A 22 ans, Tenor figure comme n’étant ni plus ni moins que la tête de gondole du hip-hop made in 237. Peu identifié en Europe, le rappeur camerounais a d’ores et déjà marqué tout le continent africain de part son talent et de sa détermination sans faille. Il commence le rap en 2014, à l’âge de 16 ans, et sortira son premier single un an plus tard intitulé Alelouyah. En 2016, il passe un cap en rejoignant le label War Machine avec lequel il sort le fameux Do le Dab, un hit qui le révélera au grand public. Son buzz ne cessera de grimper en flèche lorsque Chantal Biya, la première dame du Cameroun, dansera sur ce même son et réalisera par la même occasion un dab historique.

Depuis, le Camerounais a collaboré à de multiples reprises avec de grands noms de la musique africaine : Sidiki Diabaté, Kiff No Beat ou encore le défunt DJ Arafat avec qui il était très proche. En cette nouvelle année, Tenor a annoncé sa signature au sein de Def Jam Africa et s’affirme comme étant l’ambassadeur du tout nouveau label lancé par Universal Music. C’est d’ailleurs à cette occasion que le jeune artiste est passé par nos bureaux.

Quel a été le déclic qui t’a poussé à signer au sein de Def Jam Africa ?

L’élément déclencheur qui m’a poussé à m’engager au sein de cette structure, c’est toute cette spécialisation, cette concentration qui est mise au service du développement de l’artiste. Cela concerne aussi bien la direction artistique que l’élaboration des différentes stratégies. Le travail y est beaucoup plus condensé. C’est ce qui a fait pencher la balance.

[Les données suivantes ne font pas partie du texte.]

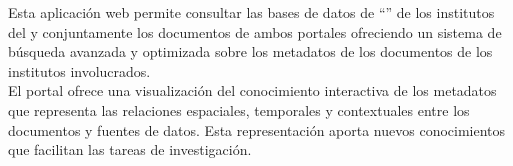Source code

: Esta aplicación web permite consultar las bases de datos de ``\transmov'' de los institutos del   y  conjuntamente los documentos de ambos portales ofreciendo un sistema de búsqueda avanzada y optimizada sobre los \glspl{metadato} de los documentos de los institutos involucrados.\\

El portal ofrece una visualización del conocimiento interactiva de los \glspl{metadato}  que representa las relaciones espaciales, temporales y contextuales entre los documentos y fuentes de datos. Esta representación aporta nuevos conocimientos que facilitan las tareas de investigación.\\


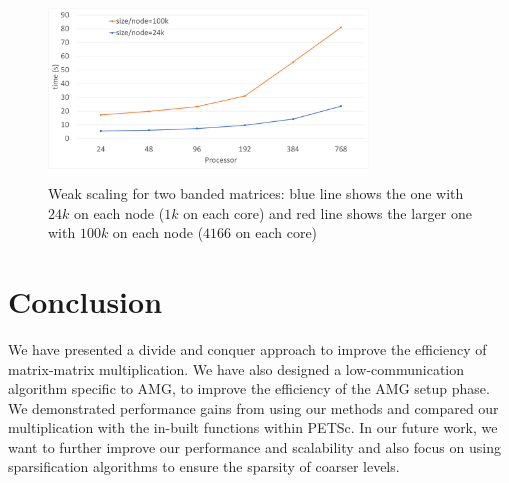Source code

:\begin{figure}[tbh]
 \centering
 \includegraphics[width=8.5cm,height=4.8cm]{./figures/weak1.pdf}
 \caption{Weak scaling for two banded matrices: blue line shows the one with $24k$ on each node ($1k$ on each core) and red line shows the larger one with $100k$ on each node ($4166$ on each core)}
 \label{fig:weak1}
\end{figure}

\section{Conclusion}
\label{sec:conc}

We have presented a divide and conquer approach to improve the efficiency of matrix-matrix multiplication. We have also designed a low-communication algorithm specific to AMG, to improve the efficiency of the AMG setup phase. We demonstrated performance gains from using our methods and compared our multiplication with the in-built functions within PETSc. In our future work, we want to further improve our performance and scalability and also focus on using sparsification algorithms to ensure the sparsity of coarser levels. 

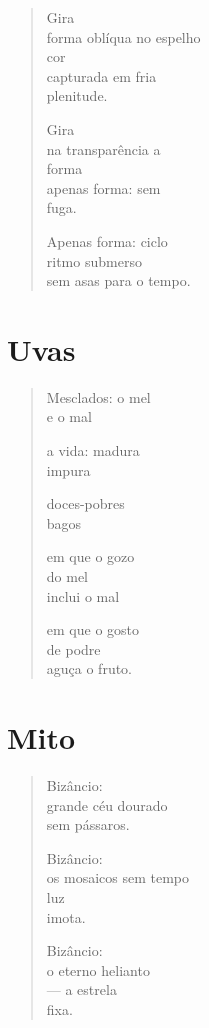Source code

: \begin{verse}
Gira\\
forma oblíqua no espelho\\
cor\\
capturada em fria\\
plenitude.

Gira\\
na transparência a\\
\qquad\qquad\qquad\qquad forma\\
apenas forma: sem\\
\qquad\qquad\qquad\qquad fuga.

Apenas forma: ciclo\\
ritmo submerso\\
sem asas para o tempo.
\end{verse}

\chapter{Uvas}

\begin{verse}
Mesclados: o mel\\
\qquad\qquad\quad e o mal

a vida: madura\\
\qquad\quad impura

doces-pobres\\
bagos

em que o gozo\\
do mel\\
inclui o mal

em que o gosto\\
de podre\\
aguça o fruto.
\end{verse}

\chapter{Mito}

\begin{verse}
Bizâncio:\\
grande céu dourado\\
sem pássaros.

Bizâncio:\\
os mosaicos sem tempo\\
luz\\
imota.

Bizâncio:\\
o eterno helianto\\
--- a estrela\\
\quad fixa.
\end{verse}

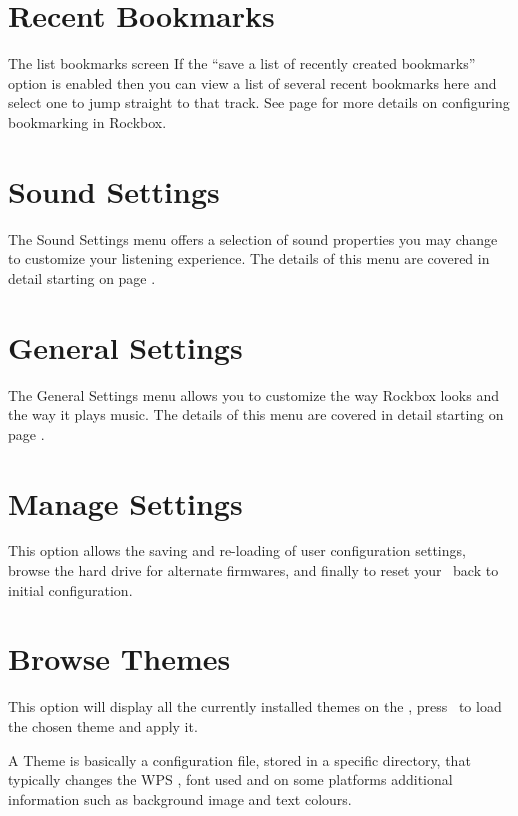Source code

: \section {Recent Bookmarks}
%
  {The list bookmarks screen}{}
If the ``save a list of recently created bookmarks'' option is enabled 
then you can view a list of several recent bookmarks here and select one to 
jump straight to that track. See page \pageref{ref:Bookmarkconfigactual} 
for more details on configuring bookmarking in Rockbox.

\section{Sound Settings}
The Sound Settings menu offers a selection of sound properties you may 
change to customize your listening experience.  The details of this menu are 
covered in detail starting on page \pageref{ref:configure_rockbox_sound}. 

\section{General Settings}
The General Settings menu allows you to customize the way Rockbox looks and 
the way it plays music.  The details of this menu are covered in detail 
starting on page \pageref{ref:configure_rockbox_general}.

\section{Manage Settings}
This option allows the saving and re-loading of user configuration settings, 
browse the hard drive for alternate firmwares, and finally to reset your 
\dap\ back to initial configuration.

\section{Browse Themes}
This option will display all the currently installed themes on the \dap, 
press \ButtonRight\ to load the chosen theme and apply it.

A Theme is basically a configuration file, stored in a specific directory, 
that typically changes the WPS 
, font used and on some platforms
additional information such as background image and text colours.

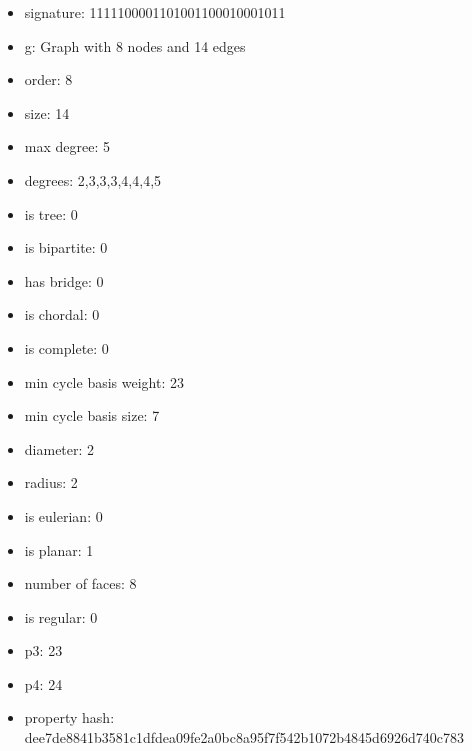 \begin{itemize}
\item signature: 1111100001101001100010001011
\item g: Graph with 8 nodes and 14 edges
\item order: 8
\item size: 14
\item max degree: 5
\item degrees: 2,3,3,3,4,4,4,5
\item is tree: 0
\item is bipartite: 0
\item has bridge: 0
\item is chordal: 0
\item is complete: 0
\item min cycle basis weight: 23
\item min cycle basis size: 7
\item diameter: 2
\item radius: 2
\item is eulerian: 0
\item is planar: 1
\item number of faces: 8
\item is regular: 0
\item p3: 23
\item p4: 24
\item property hash: dee7de8841b3581c1dfdea09fe2a0bc8a95f7f542b1072b4845d6926d740c783
\end{itemize}
\newpage
\begin{figure}
\end{figure}
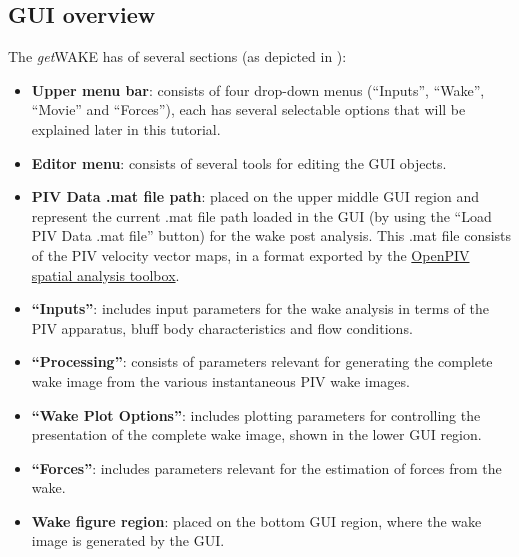 \documentclass[12pt,a4paper]{article}
\begin{document}
\newpage
\subsection{GUI overview}

The \textit{get}WAKE has of several sections (as depicted in ):
\begin{itemize}
\item {\color{red}\textbf{Upper menu bar}}: consists of four drop-down menus (``Inputs'', ``Wake'', ``Movie'' and ``Forces''), each has several selectable options that will be explained later in this tutorial.
\item {\color{cyan}\textbf{Editor menu}}: consists of several tools for editing the GUI objects.
\item {\color{blue}\textbf{PIV Data .mat file path}}: placed on the upper middle GUI region and represent the current .mat file path loaded in the GUI (by using the ``Load PIV Data .mat file'' button) for the wake post analysis. This .mat file consists of the PIV velocity vector maps, in a format exported by the \href{https://github.com/OpenPIV/openpiv-spatial-analysis-toolbox}{OpenPIV spatial analysis toolbox}.
\item {\color{brown}\textbf{``Inputs''}}: includes input parameters for the wake analysis in terms of the PIV apparatus, bluff body characteristics and flow conditions.
\item {\color{green}\textbf{``Processing''}}: consists of parameters relevant for generating the complete wake image from the various instantaneous PIV wake images.
\item {\color{magenta}\textbf{``Wake Plot Options''}}: includes plotting parameters for controlling the presentation of the complete wake image, shown in the lower GUI region.
\item {\color{orange}\textbf{``Forces''}}: includes parameters relevant for the estimation of forces from the wake.
\item {\color{black}\textbf{Wake figure region}}: placed on the bottom GUI region, where the wake image is generated by the GUI.
\end{itemize}
\end{document}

Justement, depuis ta signature, on observe une certaine amélioration dans la qualité de ton travail, notamment avec Ce que je veux, ton dernier clip en date. As-tu cette volonté de passer un cap en signant dans cette structure ? 

Bien sûr. Ca fait partie des raisons pour lesquelles j’ai rejoint Def Jam Africa. Il y a toujours cette volonté de passer un cap, c’est aussi ce qui guide la carrière musicale d’un artiste. C’est cet état d’esprit qui m’a conduit à m’engager chez eux.

Avant de signer chez Universal, tu as connu plusieurs péripéties. Tu as notamment été au sein du label War Machine que tu as quitté un an plus tard avant d’évoluer en totale indépendance pendant quelques mois. Comment as-tu vécu cette période ? 

En ce qui concerne War Machine, jusqu’ici j’ai toujours gardé pour moi les raisons de mon départ. Je n’ai pas forcément envie d’exposer certaines choses et je préfère garder ça dans la sphère privée. Au risque de mettre à mal cette structure, il est préférable de cacher les motifs de cette « rupture ». Je n’ai aucun regret, au contraire, cela m’a permis de gagner en expérience.

En ce qui concerne mon passage en indépendant, en termes de liberté d’expression, ça a été l’un des moments les plus jouissifs de ma carrière avant de passer du côté d’Universal Music et Def Jam Africa.

Tu comptes à ce jour un projet au sein de ta discographie, il s’agit de l’EP Nnom Ngui. Est-ce que tu travailles sur un nouvel opus ? 

Oui, c’est totalement dans mes plans. Je suis actuellement en train de boucler mon premier album. Je me donne comme deadline le mois d’octobre histoire qu’il soit vraiment complet. Et dans le pire des cas, il sortira en novembre grand maximum.